EXERCISE DESCRIPTION: Find the lines of the listing that contain the string "round", and return them.

LISTED ENTRIES section start

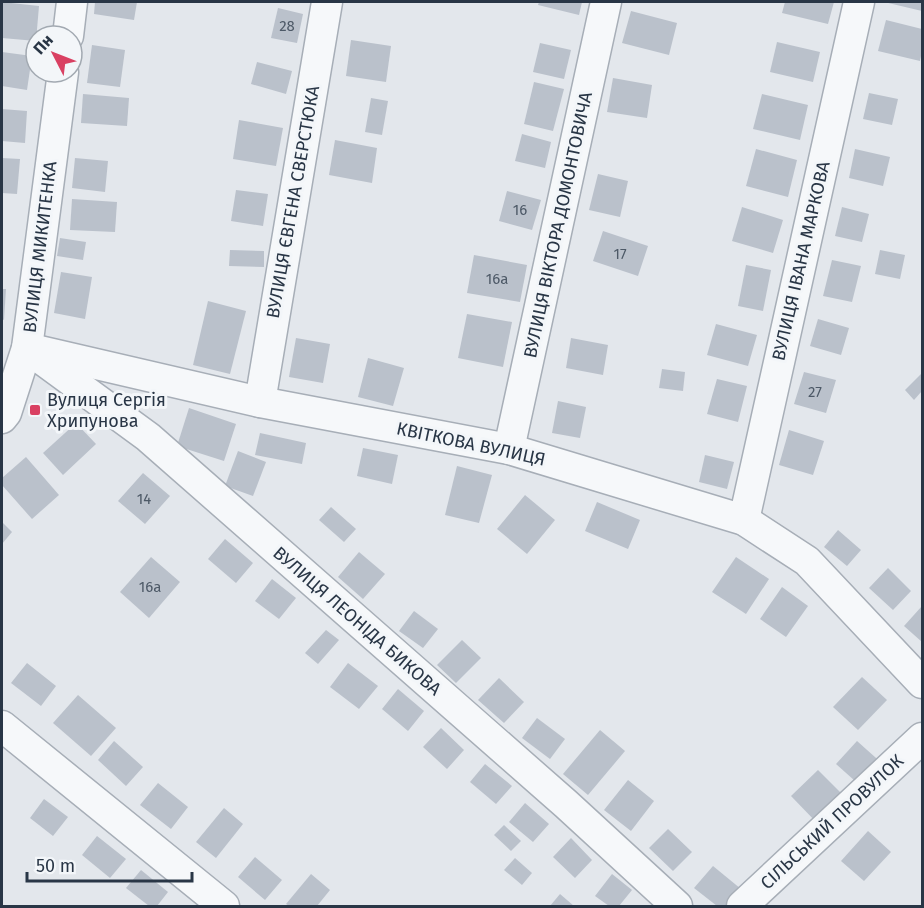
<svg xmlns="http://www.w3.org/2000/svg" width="924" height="908" viewBox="0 0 924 908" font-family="'Fira Sans',sans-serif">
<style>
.building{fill:#bac1cb}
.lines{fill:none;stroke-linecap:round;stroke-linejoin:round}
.minor-casing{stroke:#a7aeb7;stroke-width:33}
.minor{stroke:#f6f8fa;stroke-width:30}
.poi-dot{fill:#d94062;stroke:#f3f6f9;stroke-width:2}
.labels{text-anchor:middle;stroke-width:6;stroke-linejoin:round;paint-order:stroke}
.number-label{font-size:15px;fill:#4d5967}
.street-label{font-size:18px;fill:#293646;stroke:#f3f6f9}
.poi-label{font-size:18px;fill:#293646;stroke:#f3f6f9;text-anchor:start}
</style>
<rect width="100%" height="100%" fill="#e3e7ec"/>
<g class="building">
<polygon points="2,2 39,6 36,41 2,38"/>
<polygon points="95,2 137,2 134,20 94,14"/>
<polygon points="539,2 582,2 579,15 538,5"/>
<polygon points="785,2 834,2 828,24 782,13"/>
<polygon points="884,2 922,2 922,11"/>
<polygon points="278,8 303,14 297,43 271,38"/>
<polygon points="631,11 677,23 669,55 622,43"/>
<polygon points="886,20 922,29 922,51 920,61 878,51"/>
<polygon points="351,40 391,46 386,82 346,76"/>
<polygon points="777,42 820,52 813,82 770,72"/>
<polygon points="540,43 571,50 564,79 533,72"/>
<polygon points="92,45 125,50 120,87 87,83"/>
<polygon points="2,52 32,56 27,90 2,86"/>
<polygon points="257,62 292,71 286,94 251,84"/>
<polygon points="613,78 652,85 647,118 607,112"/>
<polygon points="534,82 564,89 553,131 524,124"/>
<polygon points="869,93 898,99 892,125 863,119"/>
<polygon points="83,94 129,98 127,126 81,123"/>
<polygon points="762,94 808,105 800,140 753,129"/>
<polygon points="371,98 388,101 382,135 365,132"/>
<polygon points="2,109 27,111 25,143 2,141"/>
<polygon points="239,120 283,128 276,166 233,159"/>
<polygon points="522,134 551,142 545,168 515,161"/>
<polygon points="335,140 377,148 372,183 329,175"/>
<polygon points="756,149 797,160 788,197 746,186"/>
<polygon points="855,149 890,157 883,186 849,178"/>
<polygon points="2,158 20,159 17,194 2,193"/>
<polygon points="75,158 108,161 105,192 72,188"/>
<polygon points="598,174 628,181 620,217 589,210"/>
<polygon points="236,190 268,194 263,226 231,221"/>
<polygon points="507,191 541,200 532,230 499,221"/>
<polygon points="72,199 117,202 115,232 70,230"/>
<polygon points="742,207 783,220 773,253 732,241"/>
<polygon points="842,207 869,214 862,242 835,236"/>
<polygon points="603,231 648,246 638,276 593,261"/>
<polygon points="60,238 86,242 83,260 57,256"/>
<polygon points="230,250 264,251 264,267 229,266"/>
<polygon points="880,250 905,255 900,279 875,274"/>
<polygon points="474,255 527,265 520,302 467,293"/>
<polygon points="832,260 861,266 852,302 823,296"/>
<polygon points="746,265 771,270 763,311 738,306"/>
<polygon points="61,272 92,277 85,319 54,313"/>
<polygon points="2,289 6,289 4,320 2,319"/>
<polygon points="208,301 246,311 230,374 193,365"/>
<polygon points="467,314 512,322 503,367 458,358"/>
<polygon points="818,319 849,328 841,355 810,346"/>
<polygon points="716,324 757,335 748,366 707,355"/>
<polygon points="296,338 330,344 323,383 289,377"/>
<polygon points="571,338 608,345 603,375 566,368"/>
<polygon points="368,358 404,368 393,406 358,397"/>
<polygon points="662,369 685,372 683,391 659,388"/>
<polygon points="804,372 836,380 826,413 794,404"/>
<polygon points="922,373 922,391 914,400 905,390"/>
<polygon points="717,379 747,386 738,422 707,414"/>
<polygon points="558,401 586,407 580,438 552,433"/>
<polygon points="189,408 236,424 224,461 177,446"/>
<polygon points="76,423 96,444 63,475 43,453"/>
<polygon points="789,430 824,441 813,475 779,465"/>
<polygon points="260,433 306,443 302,464 255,455"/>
<polygon points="363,448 398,455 392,484 357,476"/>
<polygon points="238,451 266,462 253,496 225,486"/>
<polygon points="705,455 734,462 727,489 699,482"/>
<polygon points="26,457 59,495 32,519 2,485 2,478"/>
<polygon points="457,466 492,475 479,523 445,515"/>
<polygon points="143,473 170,496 145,524 118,501"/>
<polygon points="525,495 555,520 527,554 497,529"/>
<polygon points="597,502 640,520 628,549 585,531"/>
<polygon points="331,507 356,529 344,542 319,520"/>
<polygon points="2,522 12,532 2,544"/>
<polygon points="838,530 861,550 847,566 824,547"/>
<polygon points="225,539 253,563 236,583 208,559"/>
<polygon points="359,552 385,574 363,599 338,577"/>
<polygon points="151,557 180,582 149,618 120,592"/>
<polygon points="736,557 769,579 746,614 712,592"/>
<polygon points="888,568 911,591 893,610 869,588"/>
<polygon points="272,579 296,598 279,619 255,601"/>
<polygon points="782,587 808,606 786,637 760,619"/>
<polygon points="922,606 922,642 904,626"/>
<polygon points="414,611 438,629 423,648 399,631"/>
<polygon points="326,630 339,640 318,664 305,653"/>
<polygon points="462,640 481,658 456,683 437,665"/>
<polygon points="27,663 56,686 41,706 11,683"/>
<polygon points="348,663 378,686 359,709 330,687"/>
<polygon points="862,677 887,700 858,730 833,707"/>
<polygon points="499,678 524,702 504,723 478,700"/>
<polygon points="398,689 424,711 408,731 382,709"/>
<polygon points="78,695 116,728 91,756 53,723"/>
<polygon points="537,718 565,739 550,759 522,738"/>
<polygon points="441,728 464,750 447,769 423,747"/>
<polygon points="600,730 625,751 588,795 563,774"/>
<polygon points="114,741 143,767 126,786 98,760"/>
<polygon points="857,741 885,766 864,789 836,764"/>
<polygon points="485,764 512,786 496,804 470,782"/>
<polygon points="818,770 846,798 819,825 791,796"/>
<polygon points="628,780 654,801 631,831 604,810"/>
<polygon points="158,783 188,807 171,829 140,805"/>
<polygon points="44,799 68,817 53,836 30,818"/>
<polygon points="525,803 549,824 533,842 509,822"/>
<polygon points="224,808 243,824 216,858 196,842"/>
<polygon points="504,825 521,841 511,851 494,835"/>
<polygon points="668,829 692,852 673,871 649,848"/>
<polygon points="868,831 891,852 864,881 841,861"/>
<polygon points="97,836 126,859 110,878 82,855"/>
<polygon points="571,838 592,860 575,878 553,857"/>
<polygon points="255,857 282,880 265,900 238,877"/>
<polygon points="515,858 532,873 522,885 504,870"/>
<polygon points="713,866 741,889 726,906 717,906 694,888"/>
<polygon points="141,870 168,892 157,906 149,906 126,888"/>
<polygon points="311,874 330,890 317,906 289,906 286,904"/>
<polygon points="612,874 632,890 619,906 609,906 595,896"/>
<polygon points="560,894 574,906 550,906"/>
</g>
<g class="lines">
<defs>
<g id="minor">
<polyline points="68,36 72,2"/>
<polyline points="27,348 260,402 509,449 744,520 807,561 922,683"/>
<polyline points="36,355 148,437 566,804 677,906"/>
<polyline points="260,402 327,2"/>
<polyline points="2,418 6,413 27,348 63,72"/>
<polyline points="509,449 606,2"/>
<polyline points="744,520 859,2"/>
<polyline points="2,726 224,906"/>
<polyline points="742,906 922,738"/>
</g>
</defs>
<use href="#minor" class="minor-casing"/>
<use href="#minor" class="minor"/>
</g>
<rect class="poi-dot" x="29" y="404" width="12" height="12" rx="3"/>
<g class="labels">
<g class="number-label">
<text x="287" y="31">28</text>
<text x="520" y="215">16</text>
<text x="620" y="259">17</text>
<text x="497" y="284">16а</text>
<text x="815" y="397">27</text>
<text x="144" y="504">14</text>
<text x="150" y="592">16а</text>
</g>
<g class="street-label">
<text transform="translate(293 202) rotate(-80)" y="6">ВУЛИЦЯ ЄВГЕНА СВЕРСТЮКА</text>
<text transform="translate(558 225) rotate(-78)" y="6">ВУЛИЦЯ ВІКТОРА ДОМОНТОВИЧА</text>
<text transform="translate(40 247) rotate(-83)" y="6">ВУЛИЦЯ МИКИТЕНКА</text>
<text transform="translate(801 261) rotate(-77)" y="6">ВУЛИЦЯ ІВАНА МАРКОВА</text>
<text transform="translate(471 444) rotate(12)" y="6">КВІТКОВА ВУЛИЦЯ</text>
<text transform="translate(357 621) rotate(41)" y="6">ВУЛИЦЯ ЛЕОНІДА БИКОВА</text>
<text transform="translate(832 822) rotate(-43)" y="6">СІЛЬСЬКИЙ ПРОВУЛОК</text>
</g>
<g class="poi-label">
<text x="47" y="406">Вулиця Сергія<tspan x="47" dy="21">Хрипунова</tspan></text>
</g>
</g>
<rect width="924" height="908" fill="none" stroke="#293646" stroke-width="6"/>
<g transform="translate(54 54) rotate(312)"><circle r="28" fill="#f3f6f9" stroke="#a2a9b1" stroke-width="1.5"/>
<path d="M0-4.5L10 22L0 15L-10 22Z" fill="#d94062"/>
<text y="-9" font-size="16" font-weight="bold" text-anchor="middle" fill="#293646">Пн</text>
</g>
<path d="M27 872v9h165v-9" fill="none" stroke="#293646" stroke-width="3"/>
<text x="36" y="872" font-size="18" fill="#293646" stroke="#f3f6f9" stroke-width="4.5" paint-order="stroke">50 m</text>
</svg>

LISTED ENTRIES section end

REPLY TO THE EXERCISE:
.lines{fill:none;stroke-linecap:round;stroke-linejoin:round}
.labels{text-anchor:middle;stroke-width:6;stroke-linejoin:round;paint-order:stroke}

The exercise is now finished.